South Korea’s Tax Office Evaluates Private Custody Options After Losses from Seized Cryptocurrency.

South Korea’s Tax Authority Moves Toward Private Custody After $4.8 Million Crypto Leak

Seoul – March 20, 2026 – The National Tax Service (NTS) of South Korea announced that it is drafting a plan to outsource the custody of seized digital‑asset holdings to a private‑sector provider. The decision follows a high‑profile security breach in February that exposed a wallet recovery phrase and allowed thieves to transfer roughly $4.8 million worth of cryptocurrency from a government‑controlled Ledger device.


Background

On 26 February the NTS issued a press release that unintentionally included a clear photograph of a cold‑wallet ledger and a sheet of paper displaying the 12‑word mnemonic seed phrase used to access the device. Because the seed was not redacted, malicious actors were able to move the confiscated tokens to external addresses.

The incident added to a string of custodial mishaps involving Korean authorities, most notably a case last year in which the Gangnam police precinct lost 22 BTC seized from a criminal investigation. The two failures prompted Deputy Prime Minister and Finance Minister Koo Yun‑cheol to launch a cross‑agency probe on 1 March, examining how government bodies manage digital‑asset seizures.


The Custody Procurement Plan

According to sources familiar with the NTS’s internal deliberations, the agency is now preparing a set of selection criteria for a private‑custody partner.
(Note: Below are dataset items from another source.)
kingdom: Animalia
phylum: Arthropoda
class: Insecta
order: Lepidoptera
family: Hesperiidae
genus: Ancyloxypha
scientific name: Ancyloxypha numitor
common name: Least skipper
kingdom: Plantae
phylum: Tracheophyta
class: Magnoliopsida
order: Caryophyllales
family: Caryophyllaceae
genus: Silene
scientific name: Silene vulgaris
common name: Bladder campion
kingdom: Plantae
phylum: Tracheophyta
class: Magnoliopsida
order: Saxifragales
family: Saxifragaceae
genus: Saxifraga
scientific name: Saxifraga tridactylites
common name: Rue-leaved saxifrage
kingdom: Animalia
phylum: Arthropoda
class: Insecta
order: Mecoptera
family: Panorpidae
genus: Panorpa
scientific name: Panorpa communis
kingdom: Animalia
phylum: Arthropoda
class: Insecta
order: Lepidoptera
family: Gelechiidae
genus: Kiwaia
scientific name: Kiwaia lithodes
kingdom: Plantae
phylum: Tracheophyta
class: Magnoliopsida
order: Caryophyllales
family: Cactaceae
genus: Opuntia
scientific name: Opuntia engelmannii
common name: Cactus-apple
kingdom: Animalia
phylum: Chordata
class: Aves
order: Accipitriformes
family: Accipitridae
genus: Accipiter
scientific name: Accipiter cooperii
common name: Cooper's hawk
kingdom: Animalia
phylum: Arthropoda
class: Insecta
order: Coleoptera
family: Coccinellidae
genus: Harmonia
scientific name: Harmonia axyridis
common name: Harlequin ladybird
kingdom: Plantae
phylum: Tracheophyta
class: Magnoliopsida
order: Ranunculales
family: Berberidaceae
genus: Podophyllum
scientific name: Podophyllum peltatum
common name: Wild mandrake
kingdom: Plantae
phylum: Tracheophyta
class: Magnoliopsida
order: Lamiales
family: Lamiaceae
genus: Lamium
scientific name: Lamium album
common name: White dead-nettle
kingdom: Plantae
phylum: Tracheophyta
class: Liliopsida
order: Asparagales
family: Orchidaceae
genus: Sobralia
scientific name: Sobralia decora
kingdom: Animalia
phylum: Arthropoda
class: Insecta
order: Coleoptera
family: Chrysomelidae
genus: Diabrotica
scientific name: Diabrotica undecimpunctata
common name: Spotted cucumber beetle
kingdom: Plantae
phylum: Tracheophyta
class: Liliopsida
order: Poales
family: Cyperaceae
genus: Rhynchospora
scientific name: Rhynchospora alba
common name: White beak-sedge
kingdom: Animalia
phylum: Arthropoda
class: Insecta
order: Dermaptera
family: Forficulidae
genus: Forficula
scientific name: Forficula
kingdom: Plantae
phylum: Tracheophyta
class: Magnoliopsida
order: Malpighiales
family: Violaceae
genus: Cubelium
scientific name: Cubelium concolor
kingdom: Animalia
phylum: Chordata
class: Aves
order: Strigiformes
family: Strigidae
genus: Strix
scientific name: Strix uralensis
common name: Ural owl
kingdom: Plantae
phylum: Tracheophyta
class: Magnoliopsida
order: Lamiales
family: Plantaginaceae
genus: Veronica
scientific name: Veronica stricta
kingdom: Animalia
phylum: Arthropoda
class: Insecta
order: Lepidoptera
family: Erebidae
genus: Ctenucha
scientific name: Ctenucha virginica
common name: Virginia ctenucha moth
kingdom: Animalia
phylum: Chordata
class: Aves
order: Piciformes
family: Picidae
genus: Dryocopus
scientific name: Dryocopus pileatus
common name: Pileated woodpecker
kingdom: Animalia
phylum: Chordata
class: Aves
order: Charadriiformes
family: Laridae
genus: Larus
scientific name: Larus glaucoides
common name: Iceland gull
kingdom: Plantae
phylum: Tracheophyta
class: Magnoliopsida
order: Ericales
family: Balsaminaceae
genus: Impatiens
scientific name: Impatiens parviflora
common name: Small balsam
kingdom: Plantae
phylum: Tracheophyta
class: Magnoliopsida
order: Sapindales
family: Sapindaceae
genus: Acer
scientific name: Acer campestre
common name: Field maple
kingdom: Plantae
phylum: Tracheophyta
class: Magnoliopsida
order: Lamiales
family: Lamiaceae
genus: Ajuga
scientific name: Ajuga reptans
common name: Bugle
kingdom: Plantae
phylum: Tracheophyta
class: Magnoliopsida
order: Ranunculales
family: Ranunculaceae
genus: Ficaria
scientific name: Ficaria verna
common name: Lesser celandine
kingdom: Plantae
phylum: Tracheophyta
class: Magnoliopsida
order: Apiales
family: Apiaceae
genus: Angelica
The procurement process is expected to be concluded in the first half of 2026, with the following factors slated for evaluation:

  • Security Architecture – Multi‑layer encryption, hardware‑security‑module (HSM) usage, and audit‑ready key‑management processes.
  • Corporate Scale – Ability to handle large, multi‑jurisdictional asset pools without operational bottlenecks.
  • Regulatory Coverage – Whether the firm holds insurance or a licence under South Korea’s Virtual Asset User Protection Act (VAUPA), which mandates safeguards for user funds on virtual‑asset service providers (VASPs).

A newly created task force, dedicated to the development of a digital‑asset management framework, will oversee the selection. The group is also tasked with drafting comprehensive operational manuals that cover the full lifecycle of seized assets—from acquisition and secure storage to eventual liquidation—and with rolling out staff‑training programs to mitigate future human‑error risks.


Analysis

The NTS’s pivot toward private custodians reflects a broader trend among governments that are grappling with the unique challenges of digital‑asset forensics. While public agencies possess the authority to seize crypto, they often lack the specialized infrastructure and risk‑management expertise required to protect those assets at scale.

  • Reduced Operational Risk – Entrusting custody to firms that already meet stringent VAUPA requirements could lower the likelihood of accidental exposure or internal theft.
  • Regulatory Alignment – By selecting a provider that is already licensed under VAUPA, the NTS can harmonize its seizure‑handling procedures with existing consumer‑protection statutes, simplifying compliance audits.
  • Potential Cost Implications – Private custodians typically charge fees based on assets under management. These costs may be passed onto the state budget or, depending on future legislation, onto the parties whose assets are being liquidated.
  • Impact on Tax Collection – Secure custody is critical for the enforcement of South Korea’s planned 22 percent crypto‑transaction tax. Any further mishandling could fuel political opposition, which is already advocating for the tax’s repeal.

The move also signals a willingness to centralize crypto‑related functions within the NTS. Currently, responsibilities are dispersed across several departments, a fragmentation that contributed to the February leak. A dedicated division, as envisaged by the task force, would streamline decision‑making and provide clearer accountability.


Key Takeaways

  • Security breach: A leaked seed phrase in a February press release allowed the unauthorized transfer of about $4.8 million in seized crypto.
  • Policy response: The NTS is preparing to hire a private custodian, with a target selection deadline in H1 2026.
  • Selection criteria: Emphasis will be placed on security technology, company size, and compliance with the Virtual Asset User Protection Act.
  • Organizational reforms: A task force will draft custody‑related SOPs, conduct staff training, and set up a dedicated crypto division within the tax agency.
  • Regulatory context: The initiative follows a cross‑agency investigation launched by Deputy Prime Minister Koo Yun‑cheol after multiple custody failures, including a police loss of 22 BTC.
  • Broader implications: Strengthening custody may bolster confidence in the upcoming 22 % crypto tax, but it also raises questions about cost, oversight, and the future of state‑managed digital assets.

The information in this article is based on statements from the National Tax Service, reports from ZDNet Korea, and public disclosures made by South Korean government officials. As always, readers are encouraged to verify details independently.